(Beginning of SUPPLIED DATA)
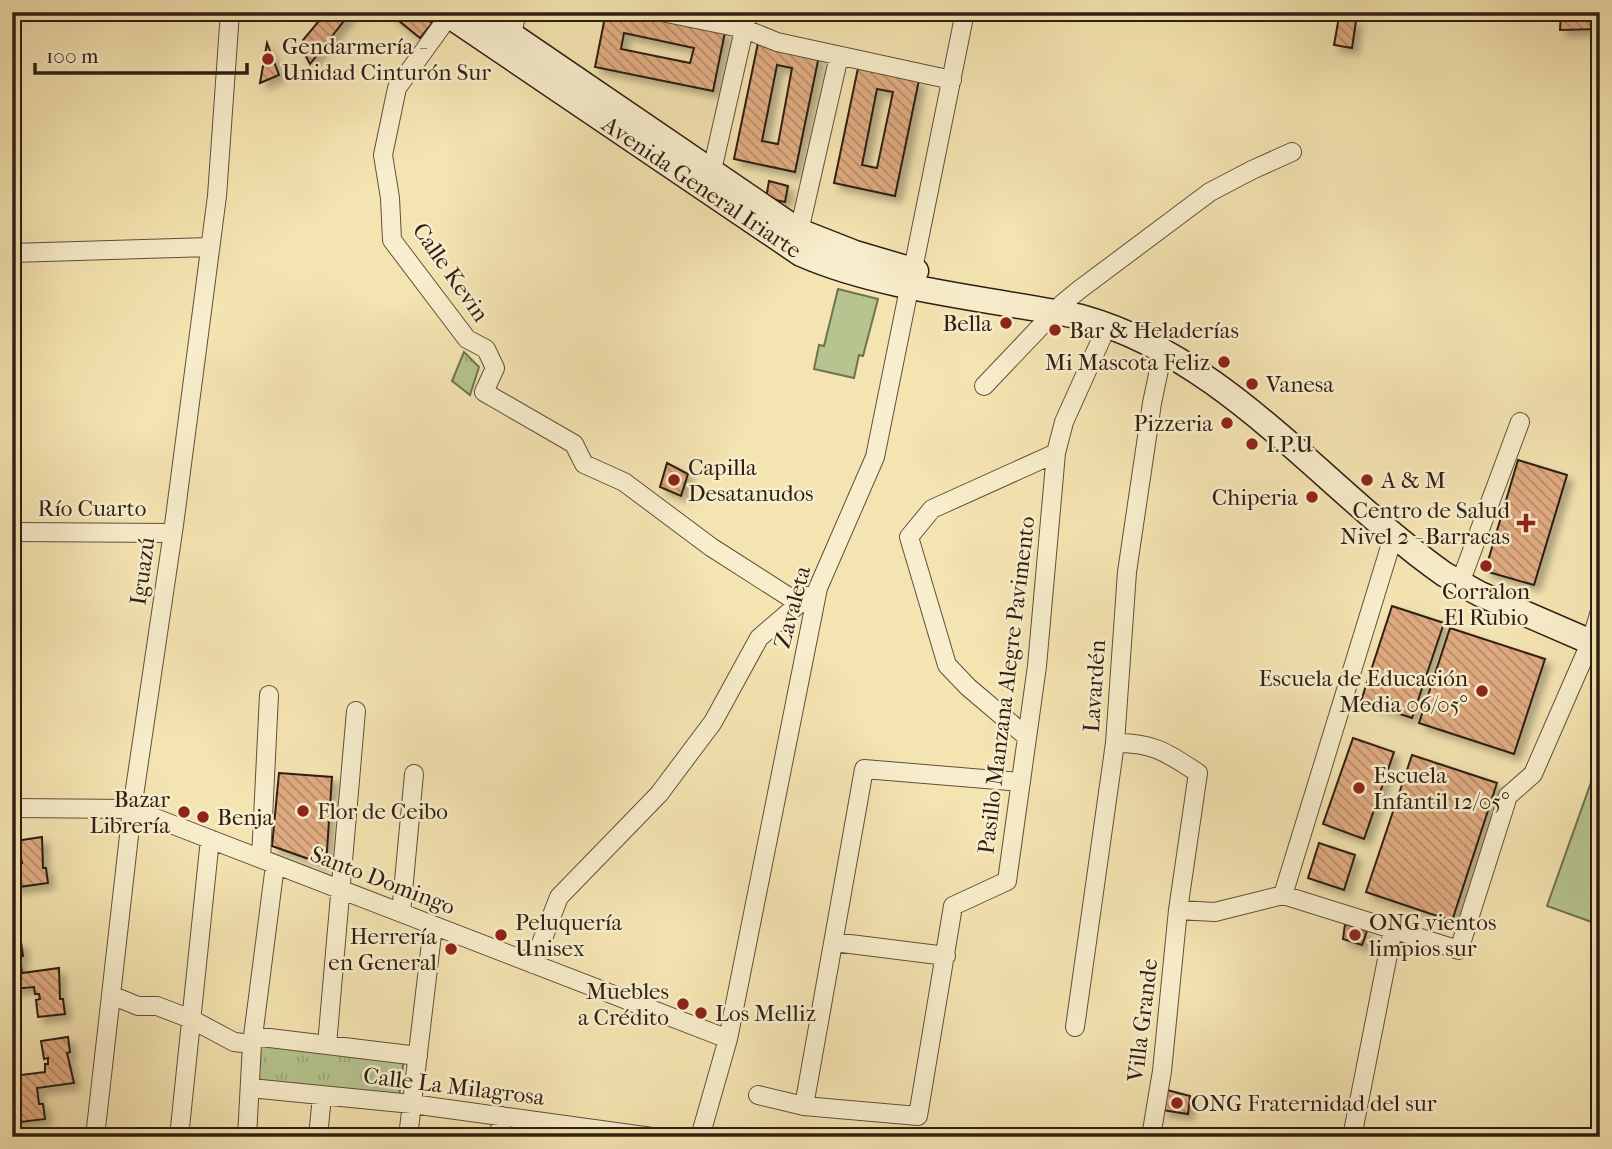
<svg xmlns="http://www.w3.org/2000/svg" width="1612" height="1149" viewBox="0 0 1612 1149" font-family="'IM FELL French Canon',serif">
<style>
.green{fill:#b6c58f;stroke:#727251;stroke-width:2}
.park{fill:url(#park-tufts);stroke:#727251;stroke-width:2}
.building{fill:url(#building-back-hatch);stroke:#2f1f13;stroke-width:2;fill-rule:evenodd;filter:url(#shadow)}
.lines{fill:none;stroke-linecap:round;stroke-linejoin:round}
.minor-casing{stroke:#60503a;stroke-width:20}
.secondary-casing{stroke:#2f1f13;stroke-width:27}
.minor{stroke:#f8edcc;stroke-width:18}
.secondary{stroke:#f8edcc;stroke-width:24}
.poi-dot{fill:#8f2418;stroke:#f8edcc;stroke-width:2.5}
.labels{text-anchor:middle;stroke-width:5;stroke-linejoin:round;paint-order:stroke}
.poi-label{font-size:23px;fill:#2f1f13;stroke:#f8edcc;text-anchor:start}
.street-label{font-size:23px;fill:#2f1f13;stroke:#f8edcc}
</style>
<defs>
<pattern id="park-tufts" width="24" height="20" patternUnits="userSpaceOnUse" patternTransform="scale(1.75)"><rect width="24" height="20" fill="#b6c58f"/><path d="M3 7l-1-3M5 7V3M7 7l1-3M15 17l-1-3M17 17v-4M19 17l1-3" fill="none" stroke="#9da97a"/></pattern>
<pattern id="building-back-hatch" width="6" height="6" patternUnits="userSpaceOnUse" patternTransform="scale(1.75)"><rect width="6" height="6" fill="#e0ab81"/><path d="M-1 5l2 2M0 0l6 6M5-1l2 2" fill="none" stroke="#b68b68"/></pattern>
<filter id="shadow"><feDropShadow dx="6" dy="6" stdDeviation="3.5" flood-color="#0004"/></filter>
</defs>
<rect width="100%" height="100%" fill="#f4e4b1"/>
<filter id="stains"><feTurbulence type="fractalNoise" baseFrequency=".00286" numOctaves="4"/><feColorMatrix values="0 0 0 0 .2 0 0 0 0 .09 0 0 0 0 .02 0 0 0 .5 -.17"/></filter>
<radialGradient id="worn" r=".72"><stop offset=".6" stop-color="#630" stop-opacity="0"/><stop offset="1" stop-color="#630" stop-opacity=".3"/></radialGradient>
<path class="green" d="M838,289l40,10 -15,57 -4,-1 -5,23 -40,-9 5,-24 5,1z
M1600,757v168l-53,-19z"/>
<path class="park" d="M464,352l15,15 -9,28 -18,-14z
M259,1041l145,17 -5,39 -144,-15z"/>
<path class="building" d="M308,12h43l-41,52 -8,-15 4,-5 -3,-4 16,-19z
M388,12h30l14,11 -12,15z
M606,12h22l97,20 -12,59 -118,-24zM624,33l70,15 -4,15 -69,-14z
M1561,12h39v17l-40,1z
M1339,17l17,4 -4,27 -18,-3z
M267,43l12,32 -19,8z
M758,43l61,13 -24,116 -61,-13zM777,65l15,3 -14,76 -16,-3z
M858,68l61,12 -24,116 -61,-13zM877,89l16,3 -16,76 -15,-3z
M769,181l19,5 -3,16 -19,-4z
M1518,460l49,15 -33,110 -49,-14z
M667,463l21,11 -7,22 -21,-9z
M1392,606l52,17 -32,95 -51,-17z
M1450,628l95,31 -31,95 -95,-31z
M1353,738l41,14 -30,87 -41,-15z
M1412,755l85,28 -45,138 -86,-29z
M279,773l53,4 -6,88 -54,-19z
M42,837l1,31h3l2,15 -36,5v-16l7,-1 -1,-7 4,-1 -1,-5 -4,1 -2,-18z
M1319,843l36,12 -11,35 -36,-12z
M1345,924l22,7 -5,14 -19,-6z
M21,942l2,14 -3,1 2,16 37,-5 1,31h3l2,15 -27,3 -2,-17 4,-1 -1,-5h-4l-1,-7 -22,2v-46z
M68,1037l2,15 -3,1 7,30 -37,5 2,16h4l2,15 -33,4v-16h4l-1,-8h4l-1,-5h-4l-2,-18 33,-4v-8h3v-6l-4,1 -3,-18z
M1167,1090l23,6 -2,18 -26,-4z"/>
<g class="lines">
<g class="minor-casing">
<path id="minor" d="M662,12l83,17 32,13 175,38
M449,16l-52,72 -14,67 7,43 2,42 75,99 19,10 9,19 -11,24 90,52 10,20 40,18 87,65 89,57
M510,43l7,-31
M710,179l38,-167
M797,240l42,-184
M12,253l197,-6
M984,386l78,-82 17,-14 131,-98 42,-22 40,-18
M12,532l160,1
M1394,534l-111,361 176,55 49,-154 25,-22 58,-133 9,-30
M1460,583l60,-161
M1027,737l-59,-50 -21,-22 -38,-128 23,-28 124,-56
M1115,743c37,-1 53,10 83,30l-20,137 -16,161 -11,66
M12,808l120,1 596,230
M261,859l8,-164
M1178,910l37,2 68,-17
M401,913l13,-139
M834,942l112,14
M533,964l26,-67 100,-103 54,-72 46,-84 49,-42
M111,995l27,11h19l34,13 43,23 18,2
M1075,1027l40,-284 12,-171 25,-169 8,-38 7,-14
M253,1036l165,20
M327,1045l29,-334
M250,1088l162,16 240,33
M758,1095l46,11 114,10 35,-210 54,-25 30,-215 19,-213 8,-31 44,-98
M804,1106l60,-337 157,13
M95,1137l37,-328 42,-284 43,-329 13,-184
M179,1137l31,-298
M247,1137l5,-93 23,-179
M318,1137l4,-41
M408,1137l25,-211
M499,1137l3,-21
M700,1137l28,-98 90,-451 57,-131 90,-445
M1352,1137l41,-208"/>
</g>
<g class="secondary-casing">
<path id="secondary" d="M444,12l357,242c82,36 191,45 280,63 145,40 244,173 363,257l36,20 120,52
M478,12l321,219 56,22 61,18"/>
</g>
<use href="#minor" class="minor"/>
<use href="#secondary" class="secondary"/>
</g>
<g class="poi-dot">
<circle cx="268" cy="59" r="7"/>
<circle cx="1006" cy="323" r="7"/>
<circle cx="1055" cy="330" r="7"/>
<circle cx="1224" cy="362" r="7"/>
<circle cx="1252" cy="384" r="7"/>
<circle cx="1227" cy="423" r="7"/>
<circle cx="1252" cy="444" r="7"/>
<circle cx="674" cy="480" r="7"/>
<circle cx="1367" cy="480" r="7"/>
<circle cx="1312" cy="497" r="7"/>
<path d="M1522.5 512.5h7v7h7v7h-7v7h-7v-7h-7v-7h7z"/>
<circle cx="1486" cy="566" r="7"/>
<circle cx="1482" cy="691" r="7"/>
<circle cx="1359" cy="788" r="7"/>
<circle cx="303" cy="811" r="7"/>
<circle cx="184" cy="812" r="7"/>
<circle cx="203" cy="817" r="7"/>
<circle cx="501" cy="935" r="7"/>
<circle cx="1355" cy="935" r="7"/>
<circle cx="451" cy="949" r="7"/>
<circle cx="683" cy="1004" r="7"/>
<circle cx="701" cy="1013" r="7"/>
<circle cx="1177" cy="1103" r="7"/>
</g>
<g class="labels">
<g class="poi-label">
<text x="282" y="54">Gendarmería -<tspan x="282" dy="26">Unidad Cinturón Sur</tspan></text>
<text x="992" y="331" text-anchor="end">Bella</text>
<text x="1069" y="338">Bar &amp; Heladerías</text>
<text x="1210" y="370" text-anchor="end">Mi Mascota Feliz</text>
<text x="1266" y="392">Vanesa</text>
<text x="1213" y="431" text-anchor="end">Pizzeria</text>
<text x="1266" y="452">I.P.U</text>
<text x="688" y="475">Capilla<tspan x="688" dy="26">Desatanudos</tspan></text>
<text x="1381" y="488">A &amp; M</text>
<text x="1298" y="505" text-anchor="end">Chiperia</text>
<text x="1510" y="518" text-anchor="end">Centro de Salud<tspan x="1510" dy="26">Nivel 2 - Barracas</tspan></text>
<text x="1486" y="599" text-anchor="middle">Corralon<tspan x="1486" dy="26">El Rubio</tspan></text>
<text x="1468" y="686" text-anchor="end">Escuela de Educación<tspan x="1468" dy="26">Media 06/05°</tspan></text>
<text x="1373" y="783">Escuela<tspan x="1373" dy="26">Infantil 12/05°</tspan></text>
<text x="170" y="807" text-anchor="end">Bazar<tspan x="170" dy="26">Librería</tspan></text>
<text x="317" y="819">Flor de Ceibo</text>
<text x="217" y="825">Benja</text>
<text x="515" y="930">Peluquería<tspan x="515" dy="26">Unisex</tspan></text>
<text x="1369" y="930">ONG vientos<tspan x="1369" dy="26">limpios sur</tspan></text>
<text x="437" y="944" text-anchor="end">Herrería<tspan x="437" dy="26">en General</tspan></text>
<text x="669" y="999" text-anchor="end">Muebles<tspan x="669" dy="26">a Crédito</tspan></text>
<text x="715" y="1021">Los Melliz</text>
<text x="1191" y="1111">ONG Fraternidad del sur</text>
</g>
<g class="street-label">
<text transform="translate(702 187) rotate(34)" y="8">Avenida General Iriarte</text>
<text transform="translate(451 272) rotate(55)" y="8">Calle Kevin</text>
<text x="92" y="516">Río Cuarto</text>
<text transform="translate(142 571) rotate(-82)" y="8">Iguazú</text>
<text transform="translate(792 607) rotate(-75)" y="8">Zavaleta</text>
<text transform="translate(1006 685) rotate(-83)" y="8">Pasillo Manzana Alegre Pavimento</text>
<text transform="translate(1094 686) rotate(-86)" y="8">Lavardén</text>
<text transform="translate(383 880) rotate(21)" y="8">Santo Domingo</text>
<text transform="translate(1142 1020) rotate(-83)" y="8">Villa Grande</text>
<text transform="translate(454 1086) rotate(7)" y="8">Calle La Milagrosa</text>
</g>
</g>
<rect width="1612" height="1149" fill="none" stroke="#f4e4b1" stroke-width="42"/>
<rect x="14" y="14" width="1584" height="1121" fill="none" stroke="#2f1f13" stroke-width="3.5"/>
<rect x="21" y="21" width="1570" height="1107" fill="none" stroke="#2f1f13" stroke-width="2"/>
<path d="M35 63v10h212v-10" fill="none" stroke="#2f1f13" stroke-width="3.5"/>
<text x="46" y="63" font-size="21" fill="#2f1f13" stroke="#f8edcc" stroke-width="5" paint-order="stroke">100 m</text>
<rect width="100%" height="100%" filter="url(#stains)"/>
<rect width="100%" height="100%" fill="url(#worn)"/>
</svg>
(End of SUPPLIED DATA)
> WHAT YOU NEED TO DO
Lines with the word "worn": copy each one from the data above.

> OUTPUT
<radialGradient id="worn" r=".72"><stop offset=".6" stop-color="#630" stop-opacity="0"/><stop offset="1" stop-color="#630" stop-opacity=".3"/></radialGradient>
<rect width="100%" height="100%" fill="url(#worn)"/>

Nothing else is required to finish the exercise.